WORK REQUEST:
Write the line that contains "List all labels, symbols" and each one after it, word for word, ending with the final line of the data.
--- START ---
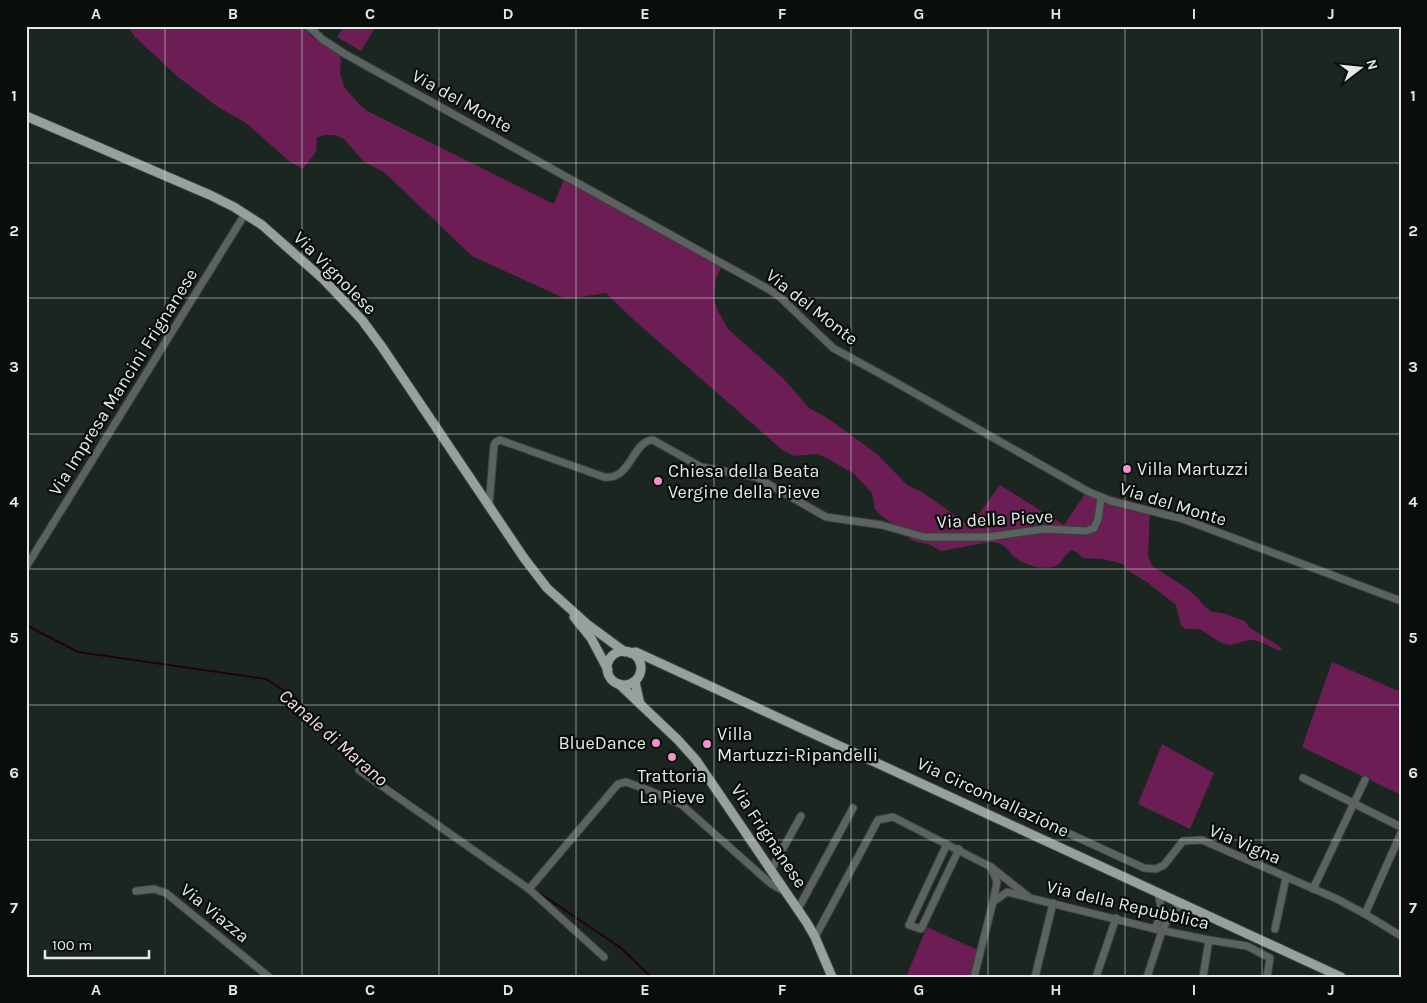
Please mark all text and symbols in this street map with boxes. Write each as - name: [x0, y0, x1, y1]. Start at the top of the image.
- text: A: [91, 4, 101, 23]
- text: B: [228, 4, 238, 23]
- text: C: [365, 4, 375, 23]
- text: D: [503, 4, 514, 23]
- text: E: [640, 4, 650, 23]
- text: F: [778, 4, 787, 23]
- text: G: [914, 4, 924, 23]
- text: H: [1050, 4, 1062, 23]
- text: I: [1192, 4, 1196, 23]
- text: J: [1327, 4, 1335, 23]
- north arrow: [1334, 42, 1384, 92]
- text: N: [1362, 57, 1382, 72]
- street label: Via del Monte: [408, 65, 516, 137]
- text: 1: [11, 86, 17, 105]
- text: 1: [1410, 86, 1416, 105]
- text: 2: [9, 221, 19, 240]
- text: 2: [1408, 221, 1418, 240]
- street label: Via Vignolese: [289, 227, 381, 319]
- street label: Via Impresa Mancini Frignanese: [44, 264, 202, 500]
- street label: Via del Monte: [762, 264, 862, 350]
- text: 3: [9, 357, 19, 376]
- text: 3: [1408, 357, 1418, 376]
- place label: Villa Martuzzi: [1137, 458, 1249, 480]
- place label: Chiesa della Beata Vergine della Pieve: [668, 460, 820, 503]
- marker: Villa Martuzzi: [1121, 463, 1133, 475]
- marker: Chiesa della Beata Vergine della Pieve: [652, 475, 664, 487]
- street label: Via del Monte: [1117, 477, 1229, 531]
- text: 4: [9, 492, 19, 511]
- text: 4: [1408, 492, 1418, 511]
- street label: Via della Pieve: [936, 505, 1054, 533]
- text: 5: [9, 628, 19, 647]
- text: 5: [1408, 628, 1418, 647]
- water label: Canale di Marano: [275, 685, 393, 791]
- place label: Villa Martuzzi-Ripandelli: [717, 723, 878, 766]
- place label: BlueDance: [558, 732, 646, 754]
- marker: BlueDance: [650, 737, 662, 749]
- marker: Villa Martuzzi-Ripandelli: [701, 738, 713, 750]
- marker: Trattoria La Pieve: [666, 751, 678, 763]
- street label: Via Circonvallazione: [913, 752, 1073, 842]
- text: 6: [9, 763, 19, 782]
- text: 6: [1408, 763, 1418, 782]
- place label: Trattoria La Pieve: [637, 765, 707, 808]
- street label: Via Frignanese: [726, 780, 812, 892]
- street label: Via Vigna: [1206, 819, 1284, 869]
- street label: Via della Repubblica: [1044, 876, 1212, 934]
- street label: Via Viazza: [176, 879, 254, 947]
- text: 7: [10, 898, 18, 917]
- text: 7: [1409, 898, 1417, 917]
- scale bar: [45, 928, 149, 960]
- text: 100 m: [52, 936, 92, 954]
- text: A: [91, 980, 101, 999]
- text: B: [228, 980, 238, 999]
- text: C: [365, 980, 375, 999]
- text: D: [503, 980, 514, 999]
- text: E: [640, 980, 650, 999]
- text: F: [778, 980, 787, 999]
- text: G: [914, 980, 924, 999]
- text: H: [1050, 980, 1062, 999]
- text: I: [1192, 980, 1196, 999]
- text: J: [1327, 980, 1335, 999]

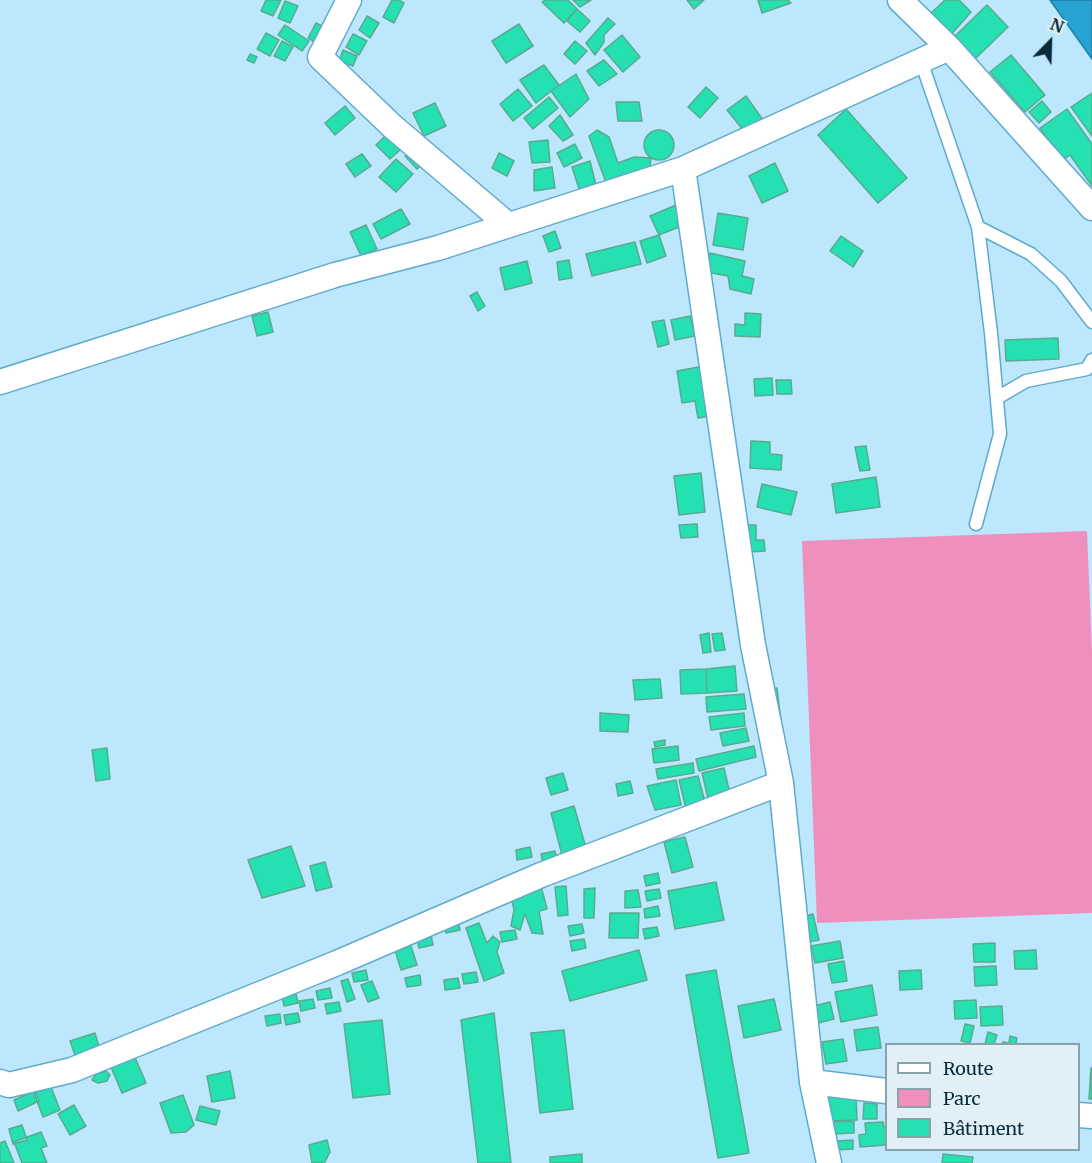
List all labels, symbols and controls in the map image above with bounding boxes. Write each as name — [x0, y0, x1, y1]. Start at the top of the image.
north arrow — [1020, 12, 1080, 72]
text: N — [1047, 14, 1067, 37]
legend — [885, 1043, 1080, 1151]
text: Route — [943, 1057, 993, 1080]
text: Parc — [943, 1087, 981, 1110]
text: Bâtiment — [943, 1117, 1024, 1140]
--- END ---
RESPONSE AREA:
List all labels, symbols and controls in the map image above with bounding boxes. Write each as name — [x0, y0, x1, y1]. Start at the top of the image.
north arrow — [1020, 12, 1080, 72]
text: N — [1047, 14, 1067, 37]
legend — [885, 1043, 1080, 1151]
text: Route — [943, 1057, 993, 1080]
text: Parc — [943, 1087, 981, 1110]
text: Bâtiment — [943, 1117, 1024, 1140]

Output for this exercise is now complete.